- [Record set]:
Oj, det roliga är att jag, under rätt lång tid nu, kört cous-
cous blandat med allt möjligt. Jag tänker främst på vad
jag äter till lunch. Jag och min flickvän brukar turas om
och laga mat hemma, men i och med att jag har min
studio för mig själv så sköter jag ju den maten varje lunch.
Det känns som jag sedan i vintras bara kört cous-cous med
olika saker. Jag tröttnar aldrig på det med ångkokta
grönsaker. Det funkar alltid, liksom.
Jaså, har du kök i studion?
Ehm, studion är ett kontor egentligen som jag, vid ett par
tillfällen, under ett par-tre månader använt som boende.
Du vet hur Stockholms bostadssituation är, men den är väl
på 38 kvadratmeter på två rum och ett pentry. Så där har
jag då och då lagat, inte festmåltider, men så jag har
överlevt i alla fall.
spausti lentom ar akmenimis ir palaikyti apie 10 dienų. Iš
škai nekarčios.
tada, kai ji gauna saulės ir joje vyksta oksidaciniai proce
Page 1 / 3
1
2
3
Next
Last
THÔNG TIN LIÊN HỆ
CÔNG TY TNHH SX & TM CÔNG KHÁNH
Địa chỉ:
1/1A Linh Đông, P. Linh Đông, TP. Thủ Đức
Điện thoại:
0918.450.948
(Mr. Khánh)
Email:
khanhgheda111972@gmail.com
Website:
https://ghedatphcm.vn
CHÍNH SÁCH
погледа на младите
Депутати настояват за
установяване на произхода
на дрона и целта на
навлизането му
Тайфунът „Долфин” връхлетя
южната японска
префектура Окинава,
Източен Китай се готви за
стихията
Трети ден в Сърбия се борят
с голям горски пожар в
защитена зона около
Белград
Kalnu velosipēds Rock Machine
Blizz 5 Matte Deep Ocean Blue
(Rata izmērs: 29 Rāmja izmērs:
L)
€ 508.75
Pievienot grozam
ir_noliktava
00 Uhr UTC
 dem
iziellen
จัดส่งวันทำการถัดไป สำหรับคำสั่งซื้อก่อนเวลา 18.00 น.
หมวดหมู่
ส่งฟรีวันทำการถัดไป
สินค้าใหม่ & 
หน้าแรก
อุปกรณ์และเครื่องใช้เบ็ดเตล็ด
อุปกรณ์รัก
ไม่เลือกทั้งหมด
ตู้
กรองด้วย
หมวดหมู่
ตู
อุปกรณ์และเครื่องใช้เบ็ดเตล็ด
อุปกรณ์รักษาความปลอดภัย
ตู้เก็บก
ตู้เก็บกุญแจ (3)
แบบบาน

- [What is being asked]: If a line in the data contains the string "under", copy it.

- [Written answer]:
Oj, det roliga är att jag, under rätt lång tid nu, kört cous-
tillfällen, under ett par-tre månader använt som boende.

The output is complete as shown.